Vitamin-B12-Mangel: Arzt wegen Befundungsfehler verurteilt
Judith MeisterSelbst eine umfangreiche Differentialdiagnostik schützt Ärztinnen und Ärzte nicht in jedem Fall vor einer Haftung, wenn sie einen Vitamin-B12-Mangel übersehen. Das verdeutlicht ein aktuelles Urteil.
Auch wenn das Bewusstsein für gesunde Ernährung inzwischen weit verbreitet ist, gehört der Mangel an Vitamin B12 immer noch zu den häufigsten Mangelerscheinungen in Deutschland. Besonders gefährdet sind ältere Menschen, aber auch Veganer, da Vitamin B12 fast ausschließlich in tierischen Produkten vorkommt. Häufig leiden die Patienten mit diesem Mangel unter einer Anämie. Aber auch bei neurologischen, kognitiven und psychischen Beeinträchtigungen sollten Allgemeinmediziner und -medizinerinnen stets an einen Vitamin-B12-Mangel denken. Dass sogar bei einer leichtgradigen Anämie die Bestimmung des Vitamin-B12-Status unbedingt erforderlich sein kann, hat das Oberlandesgericht (OLG) Dresden entschieden (30.05.2024, Az. 4 U 452/22).
Veganer Patient mit Symptomen
Im konkreten Fall ging es um die Klage eines 50-jährigen Mannes. Er hatte sich in einer Gemeinschaftspraxis für Allgemeinmedizin vorgestellt, weil bei ihm Gangbeschwerden aufgetreten waren. Der behandelnde Arzt veranlasste über mehrere Wochen hinweg verschiedene Untersuchungen und führte zahlreiche Gespräche mit dem Patienten. Die Dokumentation belegte, dass unter anderem Verdachtsdiagnosen im neurologischen Bereich wie etwa das Spätstadium einer Borreliose ausgeschlossen wurden. Auch klärte der Behandler eine psychisch-vegetative Dysregulation mit Überforderungssyndrom ab und führte eine Blutuntersuchung durch. Als die auf Basis der erhobenen Befunde durchgeführten Behandlungen keine Besserung brachten, wurde der Patient in einer Klinik aufgenommen. Dort diagnostizierten die Ärzte einen akuten Vitamin-B12-Mangel nebst perniziöser Anämie und leiteten eine Supplementation mit Vitamin B12 ein.

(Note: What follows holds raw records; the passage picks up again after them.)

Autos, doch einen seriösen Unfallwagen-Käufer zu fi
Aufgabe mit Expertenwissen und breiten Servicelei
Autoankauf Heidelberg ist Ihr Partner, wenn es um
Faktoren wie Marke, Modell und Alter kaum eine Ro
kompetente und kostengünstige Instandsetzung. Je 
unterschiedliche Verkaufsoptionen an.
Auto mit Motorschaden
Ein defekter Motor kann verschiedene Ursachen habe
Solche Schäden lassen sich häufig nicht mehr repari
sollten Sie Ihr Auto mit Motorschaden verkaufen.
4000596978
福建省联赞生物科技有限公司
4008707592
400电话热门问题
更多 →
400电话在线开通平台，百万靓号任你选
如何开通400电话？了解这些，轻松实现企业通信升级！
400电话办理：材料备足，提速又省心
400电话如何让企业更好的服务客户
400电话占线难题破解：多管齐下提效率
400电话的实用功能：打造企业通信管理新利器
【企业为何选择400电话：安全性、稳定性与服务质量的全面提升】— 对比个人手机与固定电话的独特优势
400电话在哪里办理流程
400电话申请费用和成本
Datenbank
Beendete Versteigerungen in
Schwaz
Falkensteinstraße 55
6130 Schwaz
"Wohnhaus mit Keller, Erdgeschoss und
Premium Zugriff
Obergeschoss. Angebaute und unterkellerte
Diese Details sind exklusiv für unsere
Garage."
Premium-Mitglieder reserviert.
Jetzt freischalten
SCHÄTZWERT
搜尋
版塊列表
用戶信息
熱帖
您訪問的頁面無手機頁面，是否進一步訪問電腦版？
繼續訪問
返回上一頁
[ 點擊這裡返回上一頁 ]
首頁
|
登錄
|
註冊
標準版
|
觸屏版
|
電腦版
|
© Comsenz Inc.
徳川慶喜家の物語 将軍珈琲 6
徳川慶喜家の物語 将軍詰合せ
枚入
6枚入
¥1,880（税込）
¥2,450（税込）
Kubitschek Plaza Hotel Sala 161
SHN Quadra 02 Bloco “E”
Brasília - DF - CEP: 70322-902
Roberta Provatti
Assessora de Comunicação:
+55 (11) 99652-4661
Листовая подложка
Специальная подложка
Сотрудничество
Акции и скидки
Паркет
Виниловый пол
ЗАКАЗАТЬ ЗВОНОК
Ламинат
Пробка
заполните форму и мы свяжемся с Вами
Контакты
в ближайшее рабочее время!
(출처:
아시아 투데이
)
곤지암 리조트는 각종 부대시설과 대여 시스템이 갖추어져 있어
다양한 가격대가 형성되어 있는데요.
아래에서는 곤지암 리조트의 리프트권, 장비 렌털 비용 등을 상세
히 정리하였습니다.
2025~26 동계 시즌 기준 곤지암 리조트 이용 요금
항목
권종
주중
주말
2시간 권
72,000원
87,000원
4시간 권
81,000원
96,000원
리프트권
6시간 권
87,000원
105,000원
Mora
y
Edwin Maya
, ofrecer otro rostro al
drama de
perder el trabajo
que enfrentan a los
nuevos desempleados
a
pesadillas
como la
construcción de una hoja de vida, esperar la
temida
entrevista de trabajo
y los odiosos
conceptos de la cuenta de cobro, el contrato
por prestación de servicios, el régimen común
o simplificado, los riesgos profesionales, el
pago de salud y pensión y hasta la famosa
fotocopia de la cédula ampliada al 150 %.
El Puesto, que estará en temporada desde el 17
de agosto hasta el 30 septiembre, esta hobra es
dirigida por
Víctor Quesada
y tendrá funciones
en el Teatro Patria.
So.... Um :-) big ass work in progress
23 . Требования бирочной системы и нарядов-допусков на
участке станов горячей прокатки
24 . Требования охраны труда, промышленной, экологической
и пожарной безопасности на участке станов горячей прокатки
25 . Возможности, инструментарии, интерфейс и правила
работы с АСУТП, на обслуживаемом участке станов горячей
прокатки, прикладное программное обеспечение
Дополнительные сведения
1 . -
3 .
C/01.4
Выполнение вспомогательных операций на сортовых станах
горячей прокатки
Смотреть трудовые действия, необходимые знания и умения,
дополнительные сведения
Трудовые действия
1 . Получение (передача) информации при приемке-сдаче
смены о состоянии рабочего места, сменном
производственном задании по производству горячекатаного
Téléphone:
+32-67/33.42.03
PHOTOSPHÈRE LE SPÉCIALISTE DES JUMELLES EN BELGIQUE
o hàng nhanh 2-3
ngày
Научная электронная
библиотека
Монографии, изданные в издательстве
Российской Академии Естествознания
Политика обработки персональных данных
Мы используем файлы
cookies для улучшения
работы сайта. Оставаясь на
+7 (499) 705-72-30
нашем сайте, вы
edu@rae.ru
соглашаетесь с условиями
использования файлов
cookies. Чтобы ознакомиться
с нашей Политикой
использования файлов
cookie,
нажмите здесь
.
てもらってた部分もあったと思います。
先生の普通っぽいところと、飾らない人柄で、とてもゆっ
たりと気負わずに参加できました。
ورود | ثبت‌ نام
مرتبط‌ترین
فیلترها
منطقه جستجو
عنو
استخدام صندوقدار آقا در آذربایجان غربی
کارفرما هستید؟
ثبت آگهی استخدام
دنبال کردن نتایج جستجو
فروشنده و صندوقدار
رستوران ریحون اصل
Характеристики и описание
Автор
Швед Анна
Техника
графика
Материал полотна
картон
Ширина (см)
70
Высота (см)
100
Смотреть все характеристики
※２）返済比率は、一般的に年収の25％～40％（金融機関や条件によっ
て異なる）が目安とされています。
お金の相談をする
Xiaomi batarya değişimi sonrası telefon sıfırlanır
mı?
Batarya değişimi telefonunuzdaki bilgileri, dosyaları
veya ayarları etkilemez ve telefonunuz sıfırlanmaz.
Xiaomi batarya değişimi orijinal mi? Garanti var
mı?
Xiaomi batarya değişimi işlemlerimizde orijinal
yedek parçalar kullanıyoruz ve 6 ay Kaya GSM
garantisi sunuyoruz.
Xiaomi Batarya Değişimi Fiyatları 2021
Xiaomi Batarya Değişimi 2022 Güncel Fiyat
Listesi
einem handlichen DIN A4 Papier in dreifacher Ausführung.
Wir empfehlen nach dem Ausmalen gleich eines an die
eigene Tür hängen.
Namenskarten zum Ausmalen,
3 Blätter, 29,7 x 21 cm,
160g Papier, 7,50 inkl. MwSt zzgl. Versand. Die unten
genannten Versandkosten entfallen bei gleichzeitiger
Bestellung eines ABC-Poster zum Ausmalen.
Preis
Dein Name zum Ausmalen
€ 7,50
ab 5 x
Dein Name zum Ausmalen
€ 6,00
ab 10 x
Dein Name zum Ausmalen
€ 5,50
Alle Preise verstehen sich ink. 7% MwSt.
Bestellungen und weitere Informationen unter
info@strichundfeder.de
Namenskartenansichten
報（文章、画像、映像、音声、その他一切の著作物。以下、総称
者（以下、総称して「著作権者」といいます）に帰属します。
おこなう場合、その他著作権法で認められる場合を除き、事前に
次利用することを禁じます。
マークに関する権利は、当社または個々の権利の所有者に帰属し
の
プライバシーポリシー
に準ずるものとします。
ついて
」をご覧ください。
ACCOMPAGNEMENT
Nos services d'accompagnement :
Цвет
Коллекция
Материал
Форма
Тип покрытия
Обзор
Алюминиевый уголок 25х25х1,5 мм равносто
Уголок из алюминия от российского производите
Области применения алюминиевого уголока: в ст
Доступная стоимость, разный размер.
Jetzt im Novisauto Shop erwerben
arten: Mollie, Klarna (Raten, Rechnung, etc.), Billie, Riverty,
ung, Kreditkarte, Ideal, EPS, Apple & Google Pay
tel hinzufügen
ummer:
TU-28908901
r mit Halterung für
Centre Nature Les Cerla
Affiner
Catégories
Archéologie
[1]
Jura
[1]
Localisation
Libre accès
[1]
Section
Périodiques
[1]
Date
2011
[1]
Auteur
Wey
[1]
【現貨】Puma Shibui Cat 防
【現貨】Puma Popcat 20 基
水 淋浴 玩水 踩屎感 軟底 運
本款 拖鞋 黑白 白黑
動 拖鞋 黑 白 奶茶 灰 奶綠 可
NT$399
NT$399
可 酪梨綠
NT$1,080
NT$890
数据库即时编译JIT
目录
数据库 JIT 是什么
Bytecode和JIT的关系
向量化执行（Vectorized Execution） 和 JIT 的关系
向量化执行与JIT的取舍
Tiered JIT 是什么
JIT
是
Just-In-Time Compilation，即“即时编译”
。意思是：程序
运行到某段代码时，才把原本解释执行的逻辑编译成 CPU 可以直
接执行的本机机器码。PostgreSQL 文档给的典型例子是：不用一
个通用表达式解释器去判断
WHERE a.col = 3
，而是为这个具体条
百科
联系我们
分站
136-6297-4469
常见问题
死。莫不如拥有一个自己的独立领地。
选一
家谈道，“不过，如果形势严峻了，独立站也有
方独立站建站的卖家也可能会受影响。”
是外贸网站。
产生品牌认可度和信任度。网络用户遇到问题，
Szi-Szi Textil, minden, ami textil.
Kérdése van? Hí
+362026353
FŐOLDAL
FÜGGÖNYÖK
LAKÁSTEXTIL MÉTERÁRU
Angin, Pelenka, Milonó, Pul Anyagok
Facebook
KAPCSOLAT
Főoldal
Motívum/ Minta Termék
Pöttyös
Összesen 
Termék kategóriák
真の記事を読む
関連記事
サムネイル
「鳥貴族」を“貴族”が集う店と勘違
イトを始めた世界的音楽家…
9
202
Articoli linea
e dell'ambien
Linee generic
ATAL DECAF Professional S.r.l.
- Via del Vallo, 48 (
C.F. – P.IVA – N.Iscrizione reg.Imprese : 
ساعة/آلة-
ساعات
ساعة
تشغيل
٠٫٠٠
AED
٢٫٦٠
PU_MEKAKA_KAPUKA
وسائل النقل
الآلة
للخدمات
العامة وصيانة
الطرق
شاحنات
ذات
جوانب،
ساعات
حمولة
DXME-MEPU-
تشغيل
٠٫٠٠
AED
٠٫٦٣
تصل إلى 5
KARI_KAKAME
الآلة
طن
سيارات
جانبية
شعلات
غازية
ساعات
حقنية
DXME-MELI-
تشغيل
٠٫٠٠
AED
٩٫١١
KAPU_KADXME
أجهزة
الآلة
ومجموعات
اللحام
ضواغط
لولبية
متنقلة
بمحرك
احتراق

Der Patient verklagte die Gemeinschaftspraxis, da man es dort behandlungsfehlerhaft unterlassen hätte, einen Zusammenhang mit seiner veganen Ernährung und einem möglichen Vitamin-B12-Mangel herzustellen. Damit hatte er vor dem OLG Dresden Erfolg. Gestützt auf ein Sachverständigengutachten entschied der Senat, dass der Hausarzt laut seiner handschriftlichen Notizen zwar erkannt habe, dass der Patient an einer mäßiggradigen Anämie leide. Deren Ursache hätte er jedoch zwingend abklären müssen, auch wenn er keine Kenntnis von der veganen Lebensweise gehabt haben sollte.
Grober Befundungsfehler lag vor
In diesem Zusammenhang sei es in jedem Fall geboten gewesen, den Vitamin-B12-Status des Patienten zu bestimmen. Auch sei bei einer makrozytären Anämie an erster Stelle stets die Abklärung eines Vitamin-B12-, Folsäure- und Eisen-Mangels zu veranlassen. Dies sei hier schon deshalb geboten gewesen, weil der Patient bei den Arztbesuchen typische Beschwerden geschildert habe. Die Gemeinschaftspraxis haftete daher wegen eines schweren Befunderhebungsfehlers zu 70 Prozent für alle entstandenen und künftigen materiellen und immateriellen Schäden, darunter Schmerzensgeld, Schadensersatz für die Erwerbsminderung und Zahlung einer Grundrente. Dem Patienten wurde ein Mitverschulden von 30 Prozent angelastet, da er sich trotz Überweisung nicht bei einem Neurologen vorgestellt hatte.
Richtig Supplementieren
Frühzeitig entdeckt lassen sich Nervenschäden, die durch einen Vitamin-B12-Mangel entstanden sind, beheben oder zumindest lindern.
Die Einnahme von Vitaminpräparaten oder Nahrungsergänzungsmitteln zum Ausgleich sollte jedoch nur nach ärztlicher Diagnose erfolgen. Denn wer zu viel Vitamin B12 einnimmt, kann unerwünschte Nebenwirkungen haben oder eine unerwünschte Interaktion mit anderen Medikamenten auslösen.
Einige Studien sehen sogar Zusammenhänge zwischen einem zu hohen B12-Spiegel und einem erhöhten Risiko für bestimmte Krebsarten.